Monday, February 9, 2026

The Book of Disquiet

 

 

The Portuguese have a famous, untranslatable word called saudade, which is often translated as "nostalgia", specifically a melancholic and longing nostalgia, although it seems this scarcely suffices to explain this deep and complex emotion.

I briefly mentioned saudade in a previous post - click here - and I bring it up again not to test your memory (after all, there aren't too many times you'd get a chance to use it, are there?) but because Fernando Pessoa's book "The Book of Disquiet" is absolutely saturated with this saudade. I quote, almost at random, "Everything wearies me, even those things that don’t. My joy is as painful as my grief". Or consider the beautiful dictum, "I dream because I dream".

GOALS:
a – Reproduce word for word the portion of the post about The Book of Disquiet starting with "Monday, February 9, 2026" and going on through "and complex emotion.".
b – Carry on writing the post about The Book of Disquiet, picking up after its final sentence.

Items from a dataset
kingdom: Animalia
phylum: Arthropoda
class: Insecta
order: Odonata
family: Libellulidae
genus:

TASK RESULTS:
a –
Monday, February 9, 2026

The Book of Disquiet

 

 

The Portuguese have a famous, untranslatable word called saudade, which is often translated as "nostalgia", specifically a melancholic and longing nostalgia, although it seems this scarcely suffices to explain this deep and complex emotion.

b –
It's not an easy or even a pleasant read. I dip in and out of it because I have trouble sleeping - although I comfort myself with Elke Heidenreich saying that it's an "old-age-thing" - and because there's no-one who's written more passionately or more perceptively about the existential dimension of sleep than Fernando Pessoa in "The Book of Disquiet".

 

"The clock in the back of the deserted house (everyone’s sleeping) slowly lets the clear quadruple sound of four o’clock in the morning fall. I still haven’t fallen asleep, and I don’t expect to. There’s nothing on my mind to keep me from sleeping and no physical pain to prevent me from relaxing, but the dull silence of my strange body just lies there in the darkness, made even more desolate by the feeble moonlight of the street lamps. I’m so sleepy I can’t even think, so sleepless I can’t feel. Everything around me is the naked, abstract universe, consisting of nocturnal negations. Divided between tired and restless, I succeed in touching — with the awareness of my body — a metaphysical knowledge of the mystery of things."

[…]

"When asleep we all become children again. Perhaps because in the state of slumber we can do no wrong and are unconscious of life, the greatest criminal and the most self-absorbed egotist are holy, by a natural magic, as long as they’re sleeping."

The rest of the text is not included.